トン、と軽く背中を叩かれる感触。
思わず視線を向けると──
「……キツい?」
遥風が、ちょっと心配したように私の顔を覗き込んでいた。
さら、と乱れた前髪の下、瞳に瞬く優しい光に、かえって胸がギュッと締め付けられる。
「……平気」
笑って誤魔化そうとしたのに、そう答えた声は、自分でもびっくりするくらい細くて。
遥風はそんな私を前にちょっと息を呑むと、暫し沈黙。
数秒の間の後、顔を上げ、何か言いかけるように口を開いて──
と、その時だった。
「Back row.
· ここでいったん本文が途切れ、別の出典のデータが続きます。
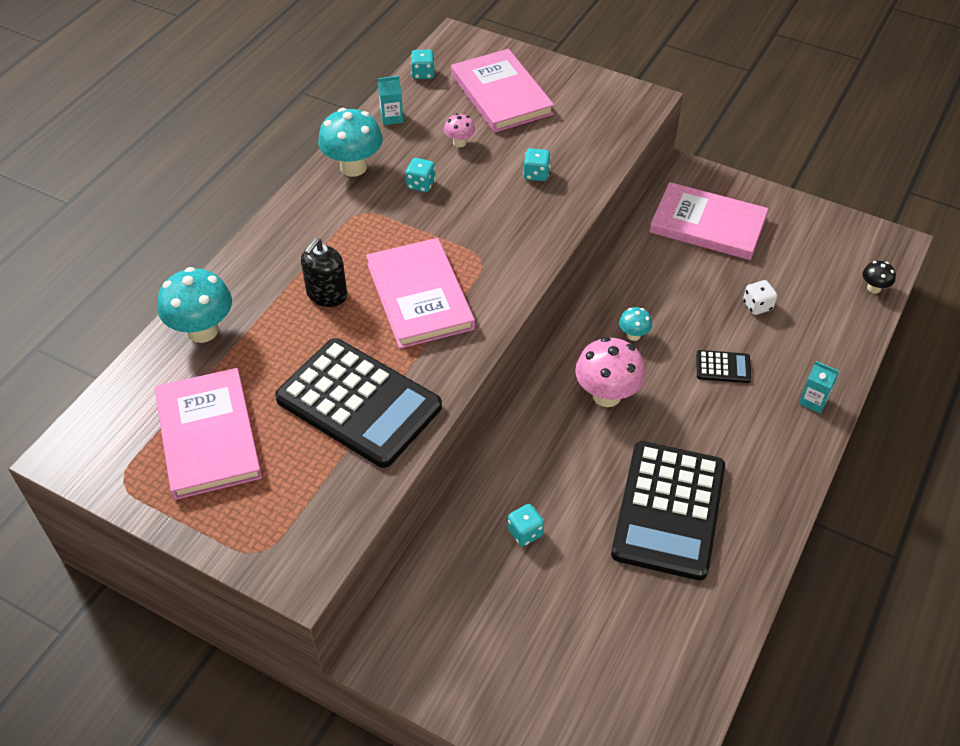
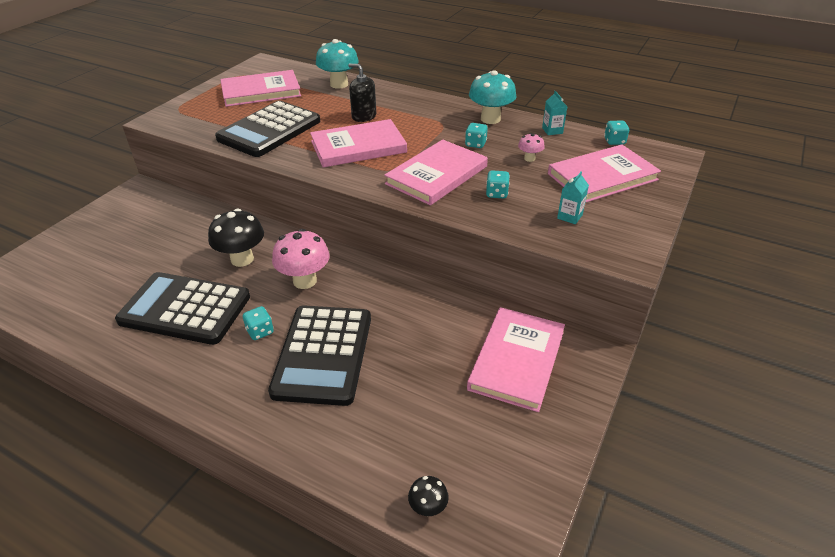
camera: 90 degrees right, 10 degrees down
(496, 221) = (437, 175): none -> pink book
(525, 532) = (195, 240): turquoise dice -> turquoise dice (260, 331)
(567, 467) = (242, 259): none -> black mushroom
(633, 335) = (367, 299): turquoise mushroom -> none
(723, 367) = (323, 354): black calculator -> black calculator, size x2.41
(757, 306) = (400, 389): white dice -> none
(813, 401) = (270, 419): turquoise carton -> turquoise carton (569, 216)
Japanese boys. The tall one next to Sho, and Sho himself. Second row. Replace Matthew and Rachel.(後列の日本人。翔と、隣の背の高いお前は二列目へ。マシューとレイチェルと交代だ)」
鏡の前から、Mr.Dの鋭い声が飛んできた。
その言葉に、遥風はちょっと驚いたように目を見開く。
そして──再度言葉を探すように、ちょっと躊躇った後。
ぐしゃ、と。
私の頭を、軽く撫でて。
「大丈夫」
それだけ残すと、翔と共にMr.Dに指定された場所へ進み出た。
──変に、頑張って、とかじゃなくて。
私を安心させるような言葉を選んでくれるあたり、遥風なりの優しさなんだろうな。
けど。
大丈夫なわけないよ、遥風。
私は明日、こんなにもハイレベルな環境で育った精鋭たちと、遥風の未来を賭けて戦わなきゃいけないんだから。
このままの自分で──大丈夫なわけがない。